Milking the Digital Cow

For consultants, meetings with a potential new client can be very similar to a job interview.

  • What do you think are the main challenges for Asian asset managers?
  • What trends are you seeing in product development?
  • Best practices in valuation of illiquid foreign assets?

These have typically been some of the questions that prospects use to evaluate us and our firm. However, questions around themes such as digital disruption and flavour-of-the-month topics such as IoT for investment decisions, blockchain and robo-advisors are increasingly becoming more common.

Extensive questions regarding Innovation Labs, Digital Risk and “Digital Roadmaps for 2020” are usually telling indicators that clients may have had a few sessions too many with Chief Digital Officers and Innovation Gurus.

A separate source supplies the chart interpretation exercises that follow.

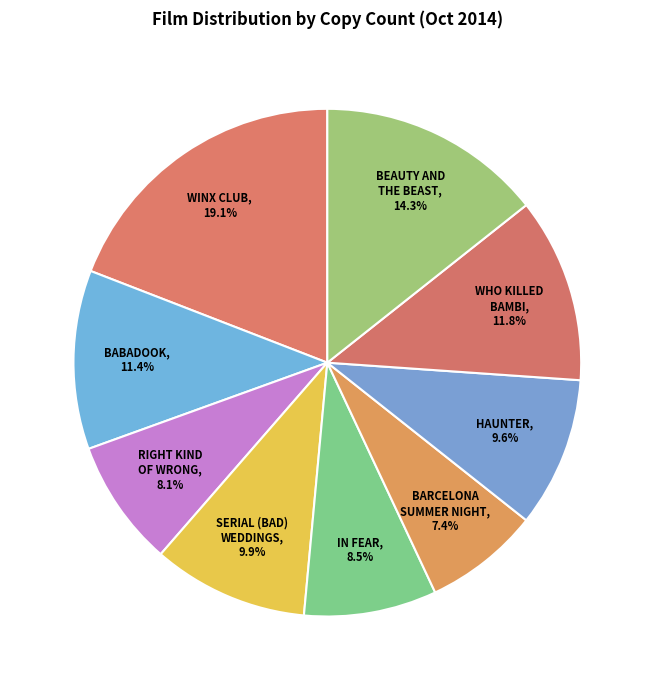

Is it true that BARCELONA SUMMER NIGHT is 7% of the pie?

True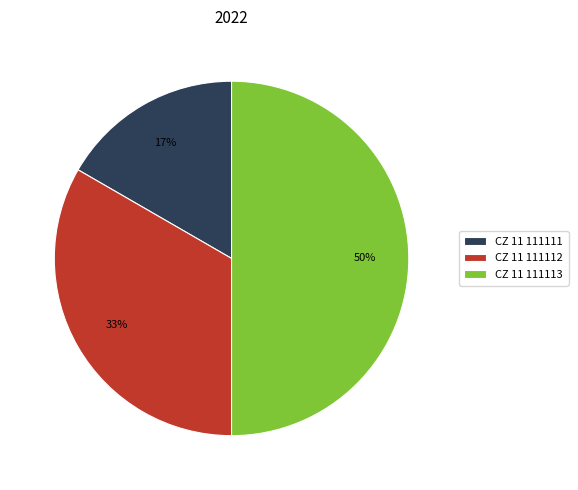

Count the number of slices in the pie.

3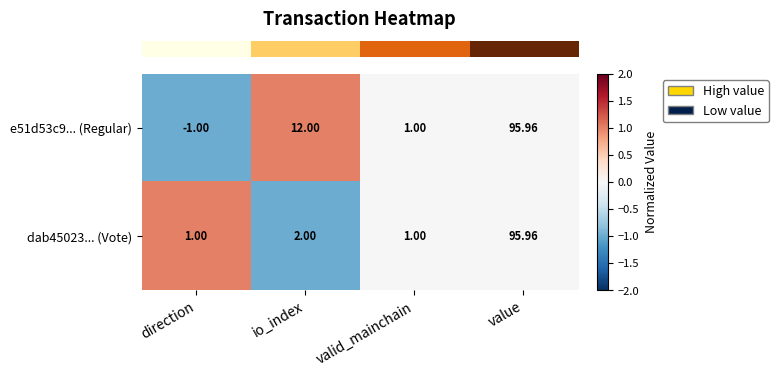

Is the value of e51d53c9... (Regular) at valid_mainchain greater than the value of dab45023... (Vote) at io_index?

No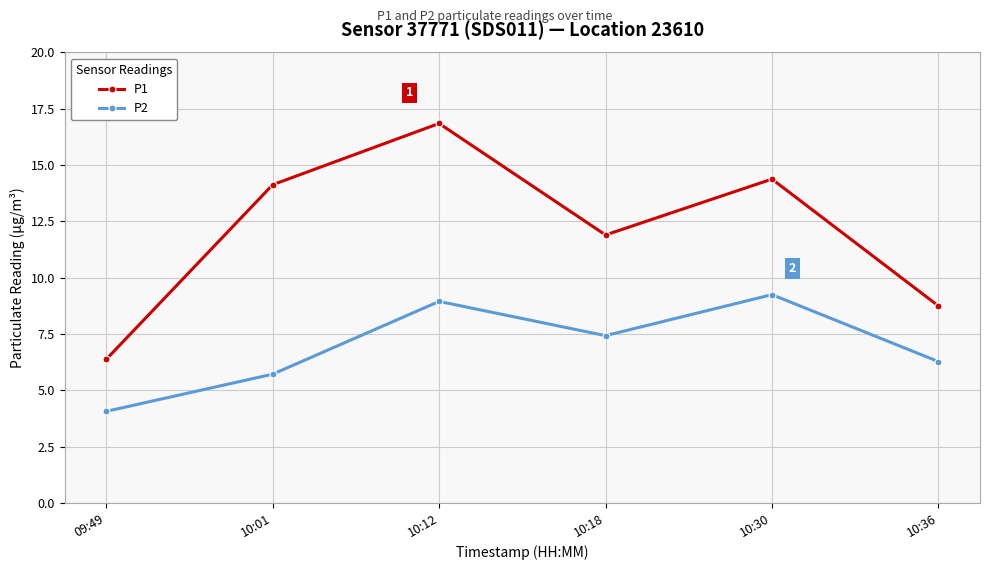

In P1, how many points are lower than both neighbors (excluding endpoints)?

1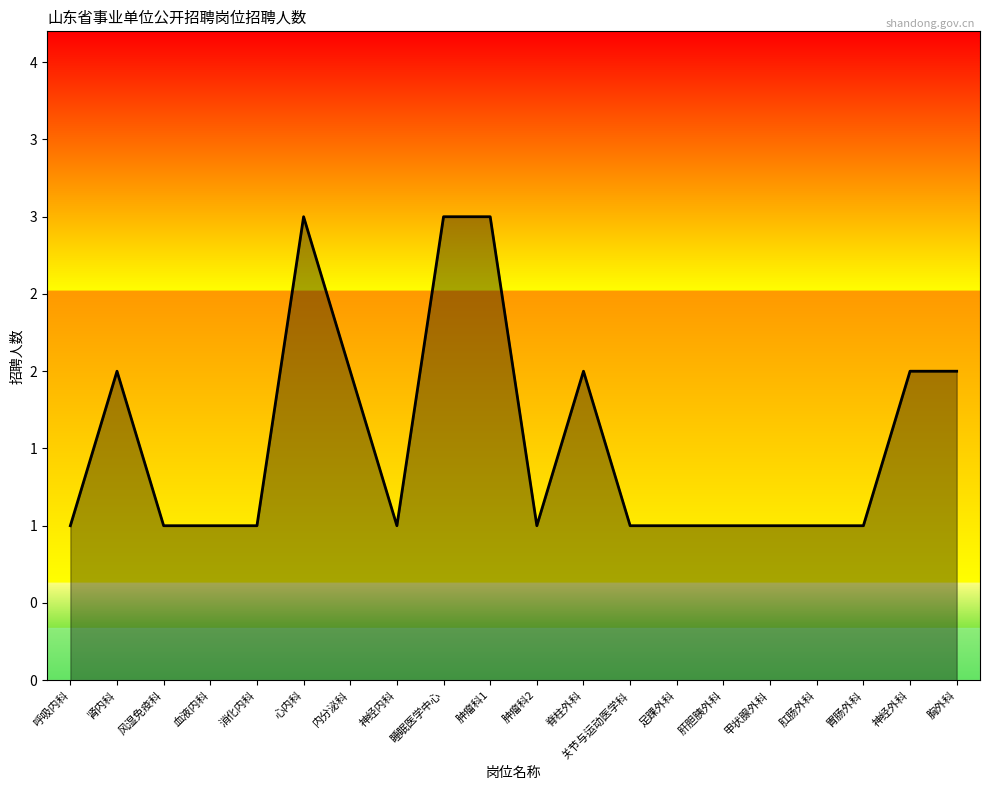

What is the label of the 9th point from the right?

脊柱外科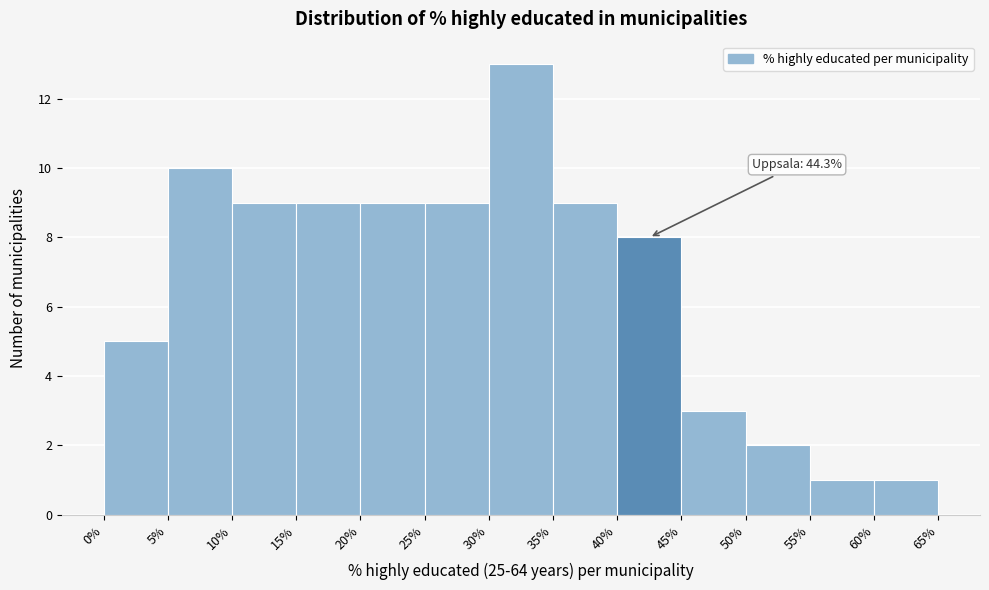

Which range on the x-axis has the tallest bar?

30% to 35%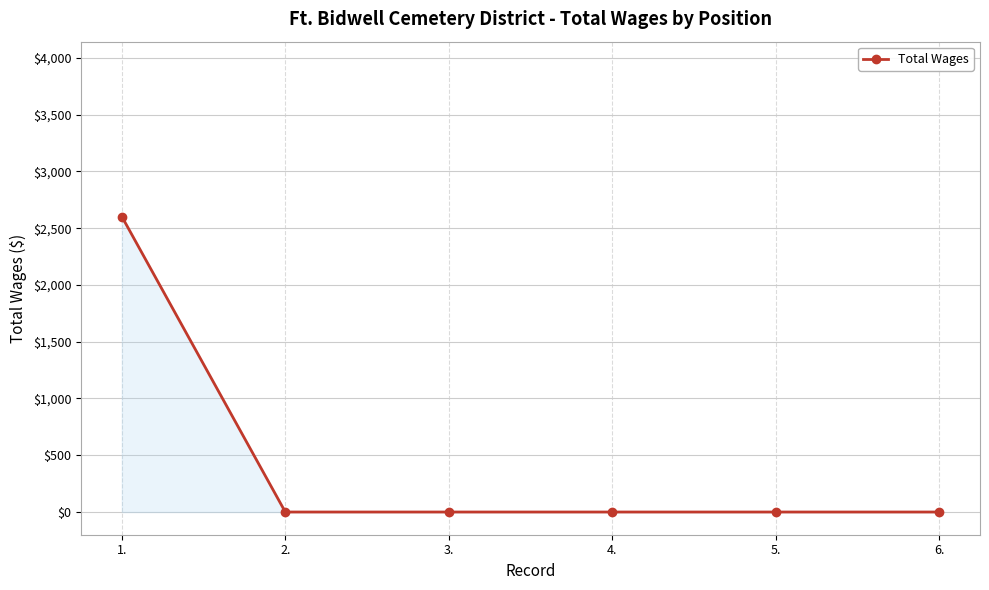

How many lines are shown in the chart?

1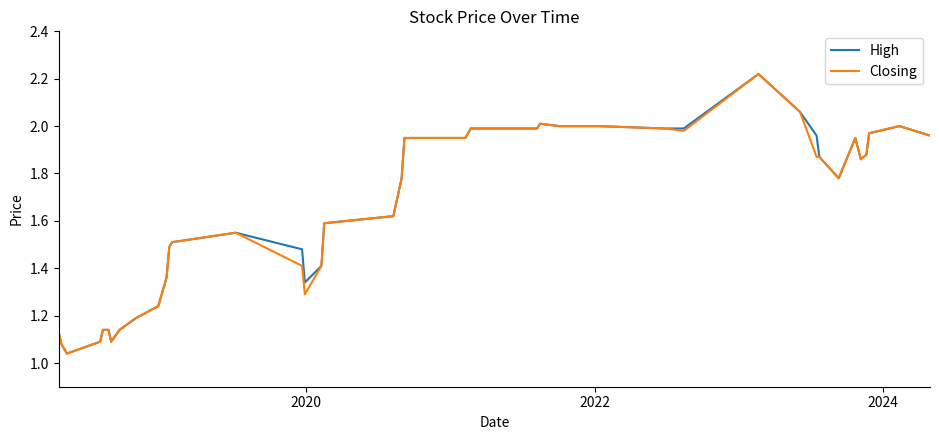

Does the chart display data point markers on the line(s)?

No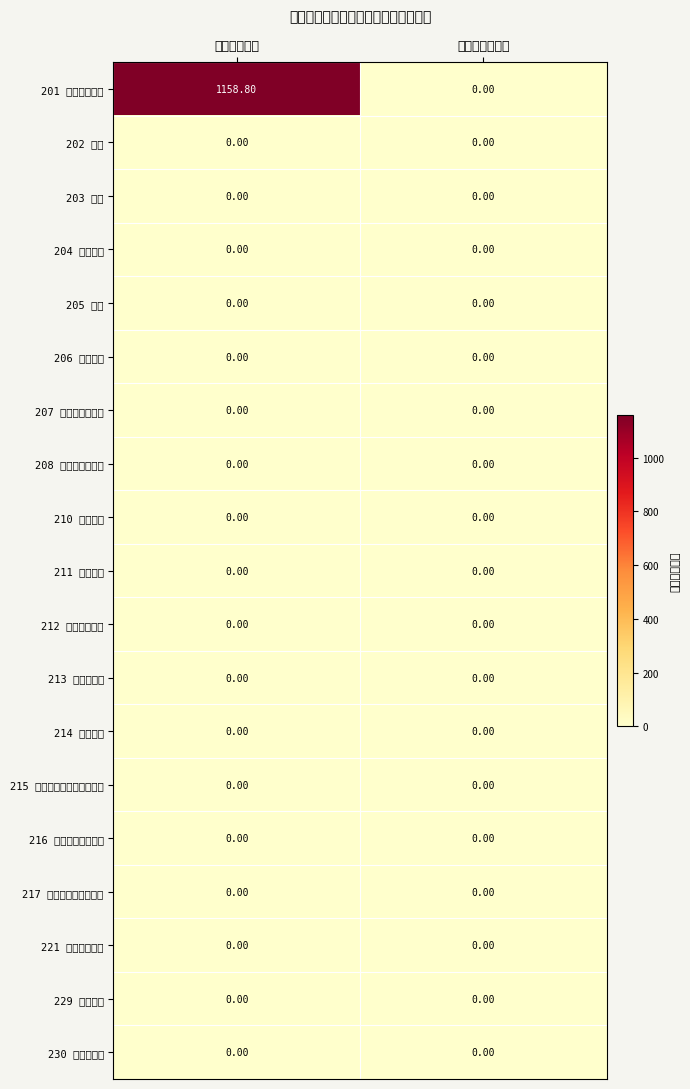

Which series has the widest spread of values?

201 一般公共服务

Asset managers were similarly worried with the rise of the Internet in the 90s and with the emergence of smartphones in the late 2000s. Technological advances will definitely continue to play a key role in shaping the asset management industry, but before clients start burning cash to ward off potential threats, we prefer to reaffirm that the challenges are not much different from what they have always been:

  • The generation of mandate aligned risk adjusted returns
  • Cost pressures and margin compression
  • Competition from instruments with lower fees and competitive returns (passive investments)
  • Stringent regulation around capital and compliance requirements
  • Efficient client onboarding and client servicing
  • Maintaining clients’ trust and safeguarding their assets

Going forward, blockchain and robo-advisors might indeed play a role in tackling these challenges, but managers should try and filter out the noise generated by vendors and consultants, who often have vested interests, and stay true to the business at hand.

As technology evolves, so will the way asset managers do business. Disruption is expected to be around the corner but, as advisors and consultants, we should avoid drowning clients in a digital wave of fear.